## Work to complete
Copy out the source text of every item below word for word, leaving out the pictures.
[[ Input material open ]]
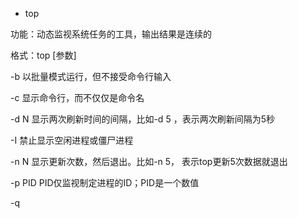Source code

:+ top

功能：动态监视系统任务的工具，输出结果是连续的

格式：top [参数]

-b		以批量模式运行，但不接受命令行输入

-c		显示命令行，而不仅仅是命令名

-d	N	显示两次刷新时间的间隔，比如-d 5 ，表示两次刷新间隔为5秒

-I		禁止显示空闲进程或僵尸进程

-n N	显示更新次数，然后退出。比如-n 5， 表示top更新5次数据就退出

-p PID	PID仅监视制定进程的ID；PID是一个数值

-q			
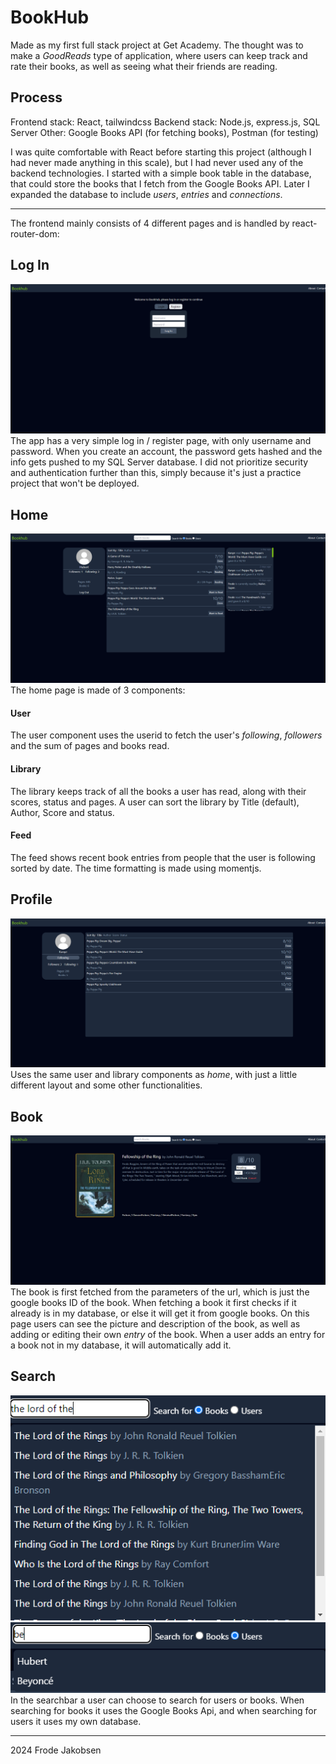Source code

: # BookHub
Made as my first full stack project at Get Academy. 
The thought was to make a *GoodReads* type of application, where users can keep track and rate their books, as well as seeing what their friends are reading.

## Process
Frontend stack: React, tailwindcss
Backend stack: Node.js, express.js, SQL Server
Other: Google Books API (for fetching books), Postman (for testing)

I was quite comfortable with React before starting this project (although I had never made anything in this scale), but I had never used any of the backend technologies.
I started with a simple book table in the database, that could store the books that I fetch from the Google Books API. Later I expanded the database to include *users*, *entries* and *connections*.
***
The frontend mainly consists of 4 different pages and is handled by react-router-dom:
## Log In
![Log In Page](/screenshots/LogIn.png?raw=true)
The app has a very simple log in / register page, with only username and password. 
When you create an account, the password gets hashed and the info gets pushed to my SQL Server database.
I did not prioritize security and authentication further than this, simply because it's just a practice project that won't be deployed.
## Home
![Home Page](/screenshots/Home.png?raw=true)
The home page is made of 3 components:
#### **User**
The user component uses the userid to fetch the user's *following*, *followers* and the sum of pages and books read.
#### **Library**
The library keeps track of all the books a user has read, along with their scores, status and pages. 
A user can sort the library by Title (default), Author, Score and status.
#### **Feed**
The feed shows recent book entries from people that the user is following sorted by date. The time formatting is made using momentjs.
## Profile
![Profile Page](/screenshots/Profile.png?raw=true)
Uses the same user and library components as *home*, with just a little different layout and some other functionalities.
## Book
![Book Page](/screenshots/Book.png?raw=true)
The book is first fetched from the parameters of the url, which is just the google books ID of the book. When fetching a book it first checks if it already is in my database, or else it will get it from google books. On this page users can see the picture and description of the book, as well as adding or editing their own *entry* of the book. When a user adds an entry for a book not in my database, it will automatically add it.
## Search
![Book Search](/screenshots/SearchBook.png?raw=true)
![User Search](/screenshots/SearchUser.png?raw=true)
In the searchbar a user can choose to search for users or books. When searching for books it uses the Google Books Api, and when searching for users it uses my own database.

***
2024 Frode Jakobsen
[[ Input material closed ]]
## Output
Source code

:+ top

功能：动态监视系统任务的工具，输出结果是连续的

格式：top [参数]

-b		以批量模式运行，但不接受命令行输入

-c		显示命令行，而不仅仅是命令名

-d	N	显示两次刷新时间的间隔，比如-d 5 ，表示两次刷新间隔为5秒

-I		禁止显示空闲进程或僵尸进程

-n N	显示更新次数，然后退出。比如-n 5， 表示top更新5次数据就退出

-p PID	PID仅监视制定进程的ID；PID是一个数值

-q			
Source code

: # BookHub
Made as my first full stack project at Get Academy. 
The thought was to make a *GoodReads* type of application, where users can keep track and rate their books, as well as seeing what their friends are reading.

## Process
Frontend stack: React, tailwindcss
Backend stack: Node.js, express.js, SQL Server
Other: Google Books API (for fetching books), Postman (for testing)

I was quite comfortable with React before starting this project (although I had never made anything in this scale), but I had never used any of the backend technologies.
I started with a simple book table in the database, that could store the books that I fetch from the Google Books API. Later I expanded the database to include *users*, *entries* and *connections*.
***
The frontend mainly consists of 4 different pages and is handled by react-router-dom:
## Log In
![Log In Page](/screenshots/LogIn.png?raw=true)
The app has a very simple log in / register page, with only username and password. 
When you create an account, the password gets hashed and the info gets pushed to my SQL Server database.
I did not prioritize security and authentication further than this, simply because it's just a practice project that won't be deployed.
## Home
![Home Page](/screenshots/Home.png?raw=true)
The home page is made of 3 components:
#### **User**
The user component uses the userid to fetch the user's *following*, *followers* and the sum of pages and books read.
#### **Library**
The library keeps track of all the books a user has read, along with their scores, status and pages. 
A user can sort the library by Title (default), Author, Score and status.
#### **Feed**
The feed shows recent book entries from people that the user is following sorted by date. The time formatting is made using momentjs.
## Profile
![Profile Page](/screenshots/Profile.png?raw=true)
Uses the same user and library components as *home*, with just a little different layout and some other functionalities.
## Book
![Book Page](/screenshots/Book.png?raw=true)
The book is first fetched from the parameters of the url, which is just the google books ID of the book. When fetching a book it first checks if it already is in my database, or else it will get it from google books. On this page users can see the picture and description of the book, as well as adding or editing their own *entry* of the book. When a user adds an entry for a book not in my database, it will automatically add it.
## Search
![Book Search](/screenshots/SearchBook.png?raw=true)
![User Search](/screenshots/SearchUser.png?raw=true)
In the searchbar a user can choose to search for users or books. When searching for books it uses the Google Books Api, and when searching for users it uses my own database.

***
2024 Frode Jakobsen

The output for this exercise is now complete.